A key issue is “measurement invariance.” This concept ensures that a test measures the same thing across different groups. The paper demonstrates that the way test items relate to underlying traits (known as “factor loadings”) can differ significantly between humans and LLMs. For instance, an item designed to measure “open-mindedness” in humans might not capture the same variance in LLM responses, rendering the scores incomparable. This means that even if an LLM scores highly on a personality test, it doesn’t necessarily mean it possesses human-like personality; the test might be measuring something entirely different in the AI.

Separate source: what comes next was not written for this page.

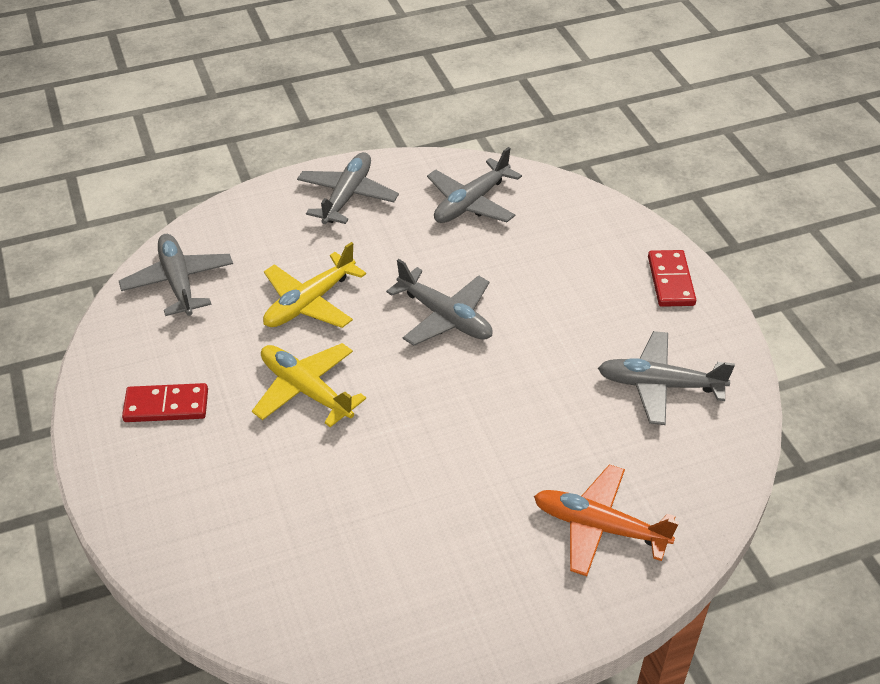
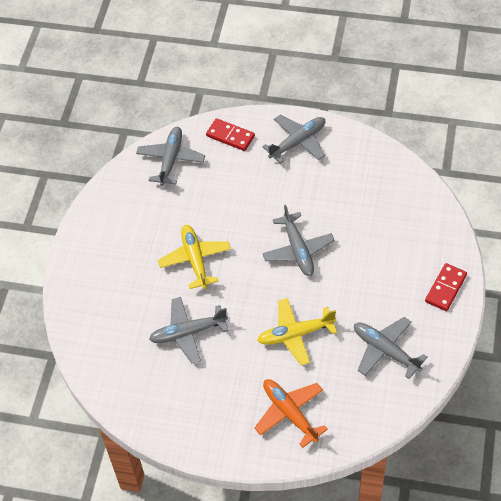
camera: 35 degrees right, 10 degrees up
red domino [122,383,208,422] -> red domino moved to [206,118,255,151]
yellow plane [263,242,366,328] -> yellow plane moved to [257,298,337,365]
grey plane [427,147,522,223] -> grey plane moved to [149,297,229,363]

Furthermore, the paper points out that many AI benchmarks, while useful for tracking engineering progress, have shifted their language to claim they “measure general intelligence.” The authors argue that correlations between these benchmarks might simply reflect factors like model size or the amount of training data, rather than a distinct form of “intelligence.” They also criticize the lack of established standards for AI evaluation, contrasting it with the rigorous frameworks found in fields like psychometrics.
Also Read:
- AI Evaluating AI: A Benchmark-Free Method for LLM Assessment
- Evaluating LLMs: Why Different Voices Matter in Benchmarking
Risks and Opportunities
The misinterpretation of AI capabilities based on human tests carries significant risks. It can lead to “false certification,” where the public or even professionals place undue trust in AI systems, as seen in cases where lawyers cited fake, AI-generated legal cases. It also contributes to “anthropomorphization,” the tendency to attribute human traits to AI, which can obscure liability and allow AI creators to shift blame for harmful outputs onto the models themselves.

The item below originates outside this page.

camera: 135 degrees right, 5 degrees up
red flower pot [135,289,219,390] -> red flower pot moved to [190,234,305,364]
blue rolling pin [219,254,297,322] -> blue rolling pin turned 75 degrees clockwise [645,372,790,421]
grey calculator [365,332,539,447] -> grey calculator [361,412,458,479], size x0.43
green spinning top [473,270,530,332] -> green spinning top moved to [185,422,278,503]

Despite these challenges, the paper identifies a significant opportunity. It calls for a new research frontier at the intersection of machine learning, psychometrics, and econometrics to develop principled, AI-specific measurement models. These new frameworks should be grounded in falsifiable theories, leverage the unique properties of AI systems (such as the ability to directly probe causal relationships through interventions), and adopt the methodological rigor of established measurement sciences.
In conclusion, while benchmarking remains a valuable tool for driving progress in machine learning, the authors strongly advocate for a shift in perspective: stop evaluating AI with human tests, and instead, develop principled, AI-specific tests that truly reflect the unique nature and capabilities of these advanced systems.